Provided passage:
※

Bill Murray & His Blood Brothers played Thalia Hall in a blues concert both serious and not

Should you ever get the chance, start your new year with Bill Murray singing, his fists clenched, his arms thrusting furiously downward like they had nowhere to go, that doughy Wilmette mug scrunched with so much feeling … he’s joking, right? I saw Bill Murray & His Blood Brothers on Friday at Thalia Hall in Pilsen, and no, it was no joke. It was a blues-rock band plus Murray stepping forward occasionally to croon. It was a reminder that there are few things in life as satisfying as Bill Murray singing, even if the man is no singer. Indeed, that he doesn’t have a singing voice was always beside the point.

You laugh, not because that famous warble is all drama and no control. You laugh because it’s so personal. Bill Murray singing is the sound you make alone in your car.

It’s the joy of the amateur.

Except, not always: Several years ago, Murray began performing with cellist Jan Vogler, playing serious spaces like Symphony Center and the Chicago Theatre, pairing Vogler’s takes on American composers with Murray’s melancholy as he recited Hemingway and Whitman. These Blood Brothers concerts seem to put a stamp on how serious Murray can get about music. Despite his name being prominent in the billing, despite the show opening oddly with a prerecorded montage of Murray movie lines, he spent a big chunk of the night hovering in the back with a cowbell, lost in the sound mix, just part of the band.

※

Extracted entries:
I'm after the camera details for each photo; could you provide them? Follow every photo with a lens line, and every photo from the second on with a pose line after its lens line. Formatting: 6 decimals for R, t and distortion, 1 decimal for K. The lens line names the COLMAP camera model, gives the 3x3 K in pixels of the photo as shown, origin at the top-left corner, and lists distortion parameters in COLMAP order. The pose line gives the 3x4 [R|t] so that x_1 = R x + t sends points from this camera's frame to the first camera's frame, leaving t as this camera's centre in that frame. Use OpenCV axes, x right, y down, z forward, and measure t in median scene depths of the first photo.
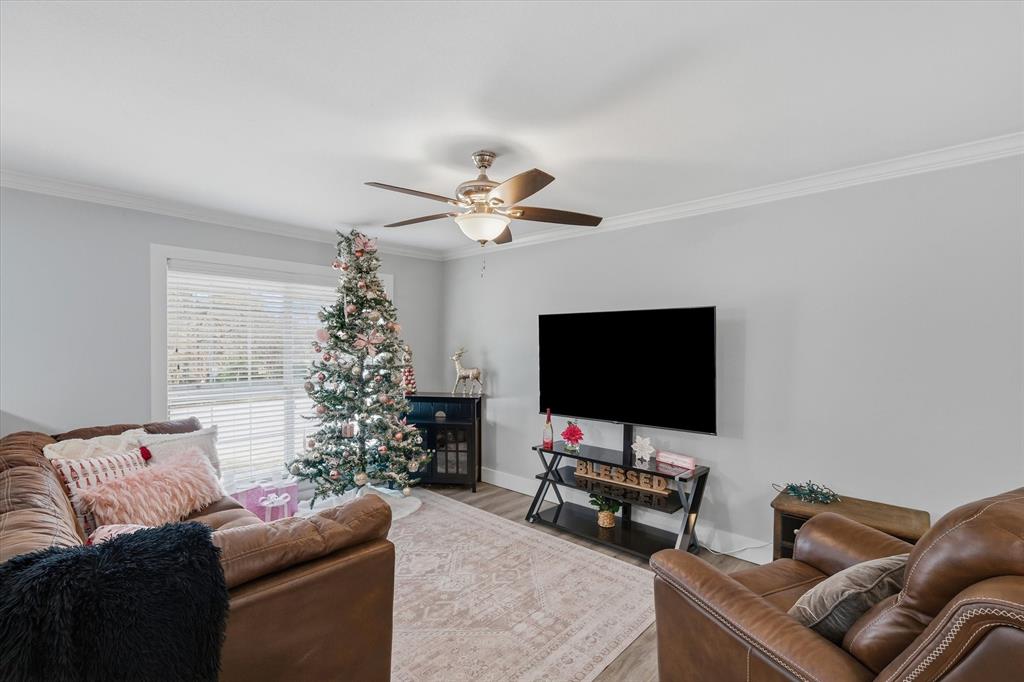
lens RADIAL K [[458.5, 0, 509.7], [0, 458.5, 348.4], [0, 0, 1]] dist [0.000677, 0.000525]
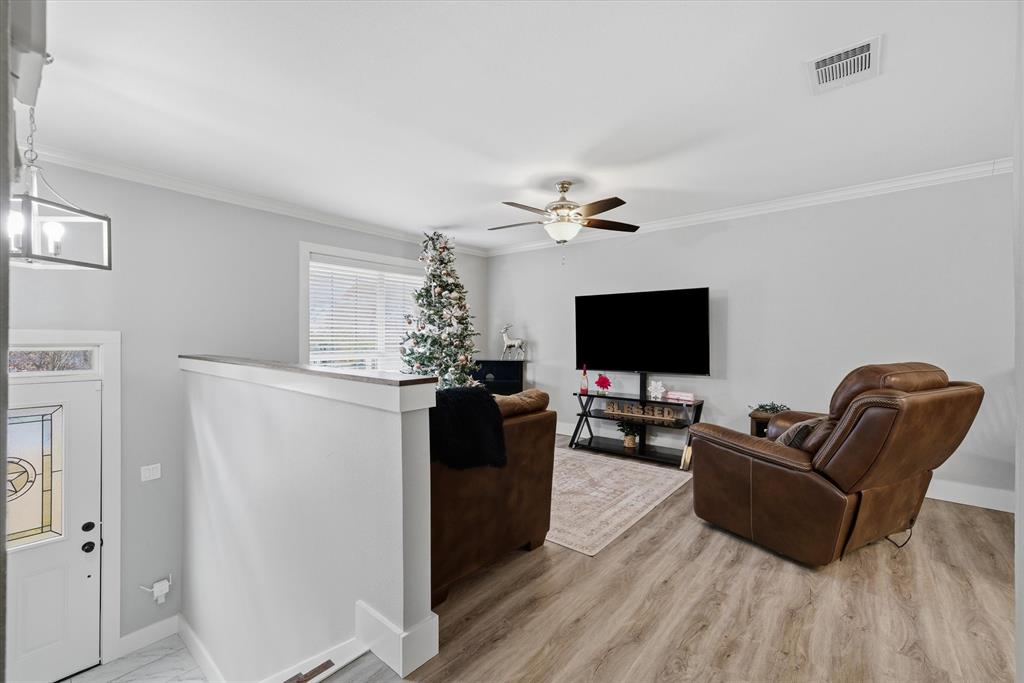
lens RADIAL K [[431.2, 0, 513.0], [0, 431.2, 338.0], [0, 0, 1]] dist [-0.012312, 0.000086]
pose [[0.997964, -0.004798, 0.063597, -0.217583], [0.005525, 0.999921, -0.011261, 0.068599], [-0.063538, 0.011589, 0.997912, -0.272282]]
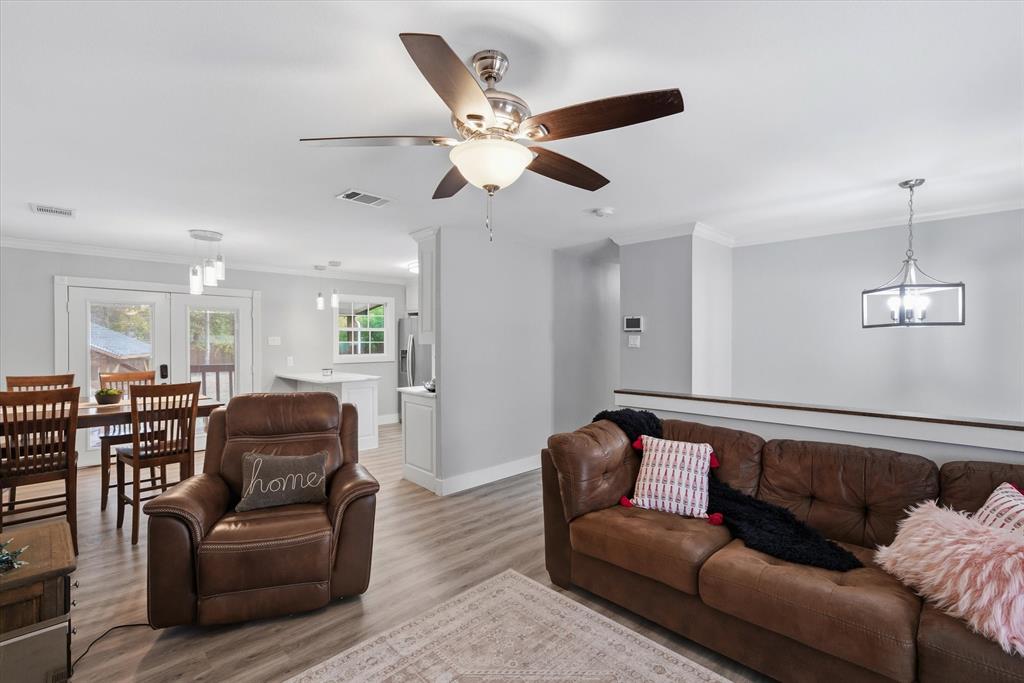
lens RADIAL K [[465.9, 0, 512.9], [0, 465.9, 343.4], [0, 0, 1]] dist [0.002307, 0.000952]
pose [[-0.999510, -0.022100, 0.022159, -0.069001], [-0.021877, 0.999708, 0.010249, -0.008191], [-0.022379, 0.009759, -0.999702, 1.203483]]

※

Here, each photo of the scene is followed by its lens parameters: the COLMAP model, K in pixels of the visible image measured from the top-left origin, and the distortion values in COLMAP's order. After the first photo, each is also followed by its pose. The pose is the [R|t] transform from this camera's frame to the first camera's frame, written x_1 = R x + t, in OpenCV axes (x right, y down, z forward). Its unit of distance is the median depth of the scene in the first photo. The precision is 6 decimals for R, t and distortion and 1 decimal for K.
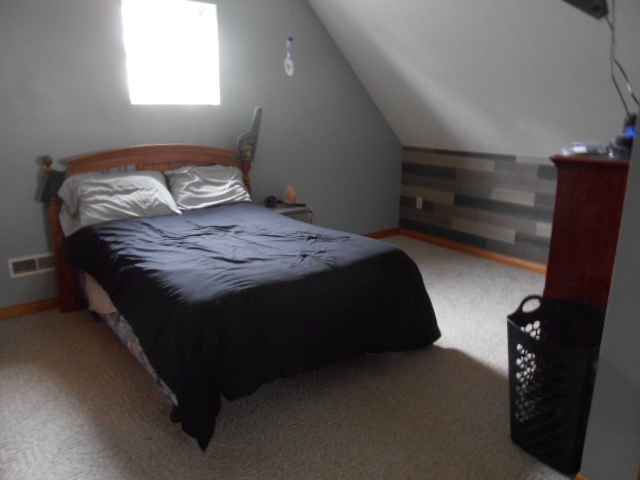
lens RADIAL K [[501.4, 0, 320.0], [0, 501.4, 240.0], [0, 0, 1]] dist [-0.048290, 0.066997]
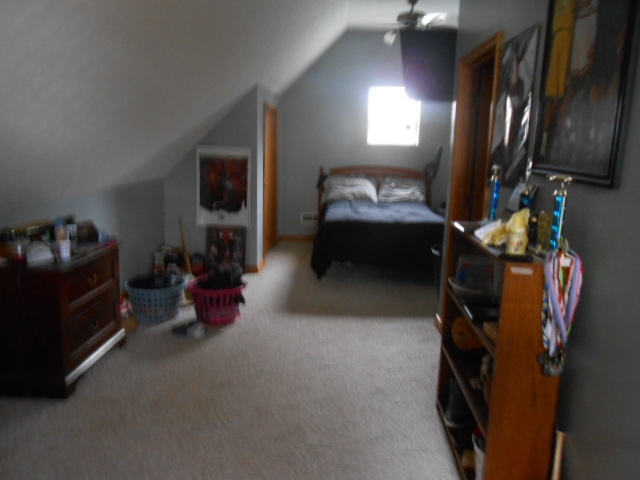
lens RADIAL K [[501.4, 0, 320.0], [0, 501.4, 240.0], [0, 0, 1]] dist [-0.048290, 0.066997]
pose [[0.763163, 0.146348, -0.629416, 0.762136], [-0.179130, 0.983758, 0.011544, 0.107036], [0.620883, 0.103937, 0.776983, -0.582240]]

※

Please answer these questions using the concert review:
(a) On what day and at which venue did the writer see Bill Murray & His Blood Brothers?
(b) Which cellist did Murray begin performing with several years ago?
(c) What did Murray hold while hovering in the back for much of the night?
The records above were drawn from a different source than the concert review.

(a) Friday, at Thalia Hall in Pilsen
(b) Jan Vogler
(c) A cowbell